Moving groundbreaking science from the laboratory bench to the clinic so that it can have an immediate benefit to the patient is how you’re helping make progress in the fight against kids’ cancer. Members of Dr. Nick Foreman’s lab, Andrew Donson and Vladimir Amani, have systematically created drug sensitivity profiles on cell lines from major pediatric brain tumor types, including atypical teratoid rhabdoid tumor (ATRT), glioblastoma, diffuse intrinsic pontine glioma (DIPG), medulloblastoma, and ependymoma. By testing drugs already approved by the Food and Drug Administration (FDA) with known treatment effects in adults and often children, the results of this work can be rapidly applied to patient treatment plans and have an immediate effect on quality of life and outcomes in kids with brain cancer.

Researchers started by testing the drugs in established cell lines for the major pediatric brain tumor types listed above, then compared the functional results of the screen to genomic and RNA data to determine whether the predicted targets of the drugs play a role in tumor growth or not. The advent of RNA sequencing technology has made drug screening panels of this type much easier, faster, and more cost-effective than ever before, and with that, there is hope that some drugs already approved by the FDA will prove effective against these cancers, providing a fast track to clinical use.

Fluorouracil and Tretinoin, potent chemotherapy agents used for several pediatric cancers, were identified as potential treatment for pediatric ependymoma. From this, Donson and Amani published a groundbreaking ependymoma targeted therapy paper. This prompted Dr. Katie Dorris, who conducts neuro-oncology clinical trials at Children’s Hospital Colorado, to present a pilot clinical trial for ependymoma and high grade glioma to the Pediatric Brain Tumor Consortium. Researchers will continue to study the combination of Fluororacil and Tretinoin in the lab, and then Dr. Dorris will submit a written proposal for the trial to the PBTC.

Funding from The Morgan Adams Foundation has allowed the project to continue with the expansion of the drug screening to all tumor types, particularly those for which
there are currently no effective treatment options beyond surgical resection and radiation. The process can now be used in short-term cultures from brain tumors of children undergoing treatment at Children’s Hospital Colorado, which allows researchers to identify effective drugs for rarer tumor types that don’t have established cell lines. The Morgan Adams Foundation Pediatric Brain Tumor Research Program is one of few research facilities that has data from several short-term cultures for a variety of tumor types.

In his work on ependymoma, Amani has been screening drugs for the two main subtypes of the tumor that arise in different parts of the brain, supratentorial
(forebrain) and posterior fossa (hindbrain). He has found that many drugs proposed for ependymoma treatment that are effective in posterior fossa ependymoma tumors have no effect on supratentorial ependymoma tumors, suggesting that the two should potentially be considered separate and distinct diseases.

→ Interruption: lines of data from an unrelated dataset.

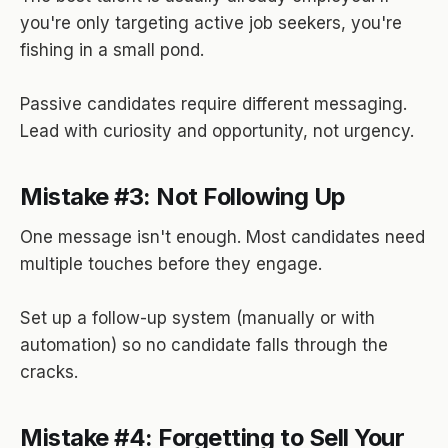
you're only targeting active job seekers, you're
fishing in a small pond.
Passive candidates require different messaging.
Lead with curiosity and opportunity, not urgency.
Mistake #3: Not Following Up
One message isn't enough. Most candidates need
multiple touches before they engage.
Set up a follow-up system (manually or with
automation) so no candidate falls through the
cracks.
Mistake #4: Forgetting to Sell Your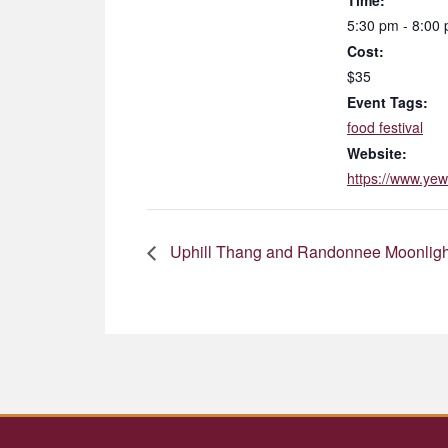
Time:
5:30 pm - 8:00
Cost:
$35
Event Tags:
food festival
Website:
https://www.yew
Uphill Thang and Randonnee Moonligh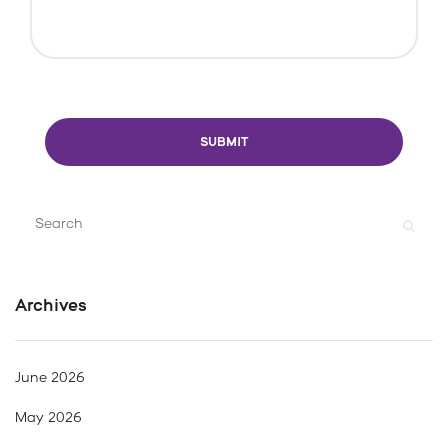
Search
for:
Archives
June 2026
May 2026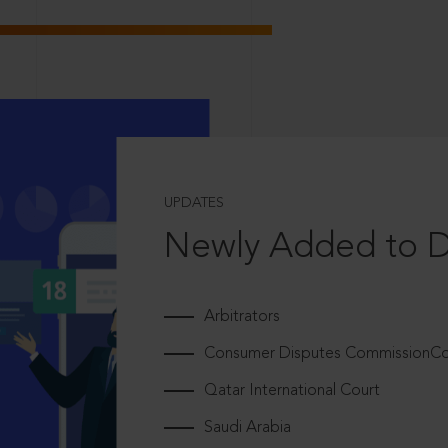
UPDATES
Newly Added to 
Arbitrators
Consumer Disputes CommissionCou
Qatar International Court
Saudi Arabia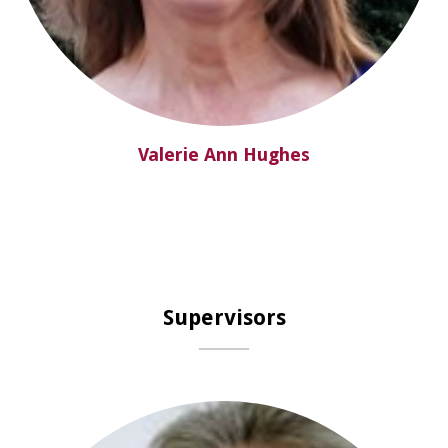
Valerie Ann Hughes
Supervisors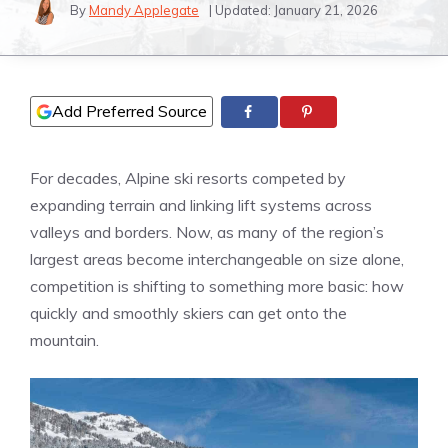
By
Mandy Applegate
| Updated:
January 21, 2026
Add Preferred Source
For decades, Alpine ski resorts competed by
expanding terrain and linking lift systems across
valleys and borders. Now, as many of the region’s
largest areas become interchangeable on size alone,
competition is shifting to something more basic: how
quickly and smoothly skiers can get onto the
mountain.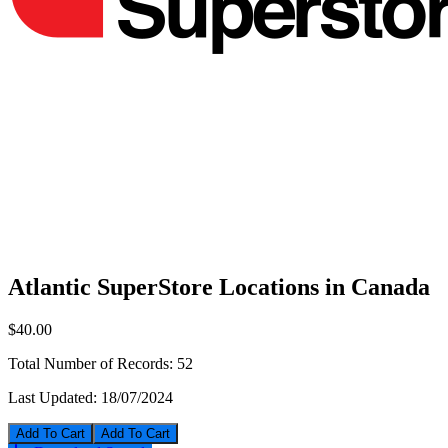
Atlantic SuperStore Locations in Canada
$40.00
Total Number of Records:
52
Last Updated:
18/07/2024
Add To Cart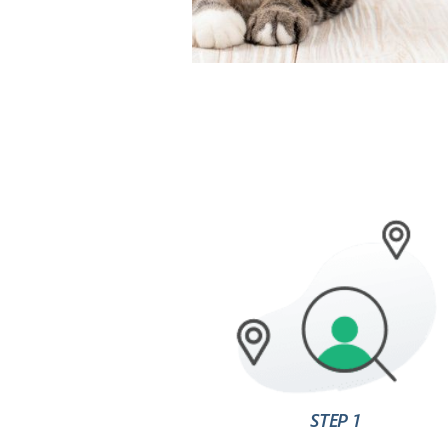
STEP 1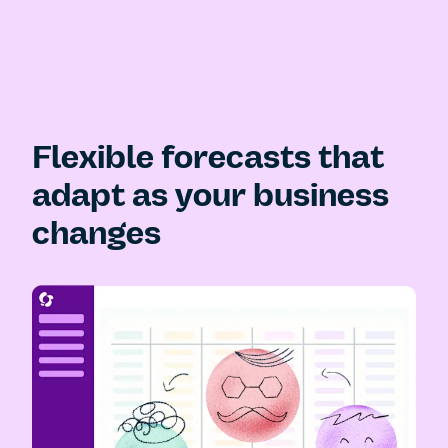
Flexible forecasts that
adapt as your business
changes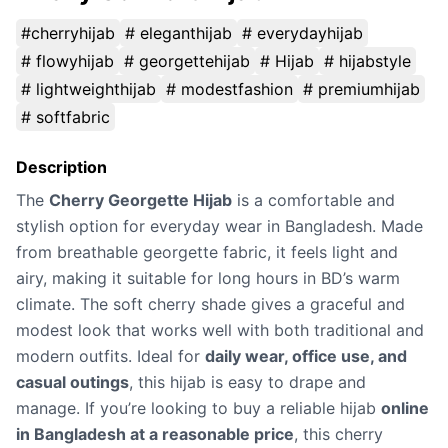
#cherryhijab
# eleganthijab
# everydayhijab
# flowyhijab
# georgettehijab
# Hijab
# hijabstyle
# lightweighthijab
# modestfashion
# premiumhijab
# softfabric
Description
The
Cherry Georgette Hijab
is a comfortable and
stylish option for everyday wear in Bangladesh. Made
from breathable georgette fabric, it feels light and
airy, making it suitable for long hours in BD’s warm
climate. The soft cherry shade gives a graceful and
modest look that works well with both traditional and
modern outfits. Ideal for
daily wear, office use, and
casual outings
, this hijab is easy to drape and
manage. If you’re looking to buy a reliable hijab
online
in Bangladesh at a reasonable price
, this cherry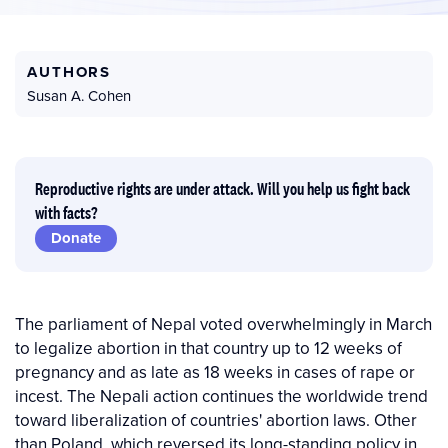
AUTHORS
Susan A. Cohen
Reproductive rights are under attack. Will you help us fight back
with facts?
Donate
The parliament of Nepal voted overwhelmingly in March
to legalize abortion in that country up to 12 weeks of
pregnancy and as late as 18 weeks in cases of rape or
incest. The Nepali action continues the worldwide trend
toward liberalization of countries' abortion laws. Other
than Poland, which reversed its long-standing policy in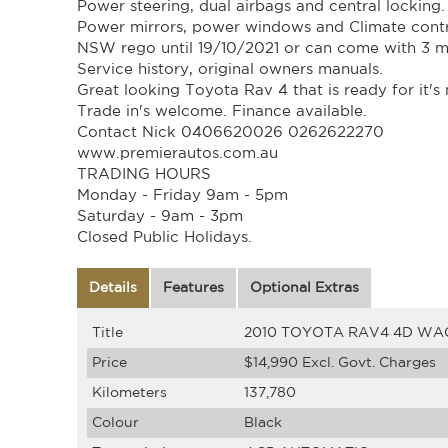
Power steering, dual airbags and central locking.
Power mirrors, power windows and Climate contr
NSW rego until 19/10/2021 or can come with 3 
Service history, original owners manuals.
Great looking Toyota Rav 4 that is ready for it'
Trade in's welcome. Finance available.
Contact Nick 0406620026 0262622270
www.premierautos.com.au
TRADING HOURS
Monday - Friday 9am - 5pm
Saturday - 9am - 3pm
Closed Public Holidays.
Details
Features
Optional Extras
Title
2010 TOYOTA RAV4 4D WA
Price
$14,990
Excl. Govt. Charges
Kilometers
137,780
Colour
Black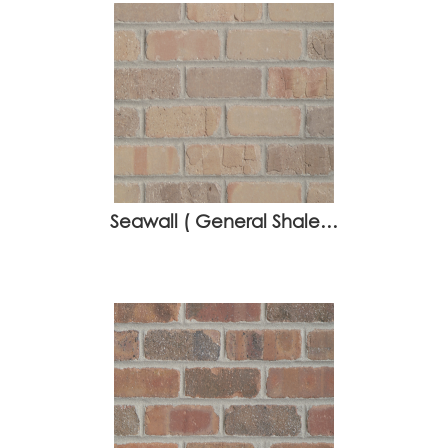
Seawall ( General Shale…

In addition, Donson and Amani have taught fellow researcher Andrew Morin from Dr. Jean Mulcahy-Levy’s lab how to run the drug screen panels; he has been screening ATRT cell lines for prospective drugs. Morin has found that proteasome inhibitors appear to work well, especially when compared to the drugs currently used for ATRT  treatment. He has started in vivo studies of a new proteasome inhibitor called Marizomib, which may be able to successfully cross the blood-brain barrier. The outcome is forthcoming, but initial results are promising, and Morin has been contacted by the drug company that owns Marizomib to discuss clinical trials.

We are very proud of the groundbreaking projects our researchers are working on every day and their commitment to finding better and safer treatment options for kids with cancer. The application of streamlined translational research using FDA-approved drugs that can be brought into the clinic quickly for immediate patient benefit is exactly what we mean when we talk about taking research from “bench to bedside” and is just one reason you’re helping researchers make strides against pediatric cancer.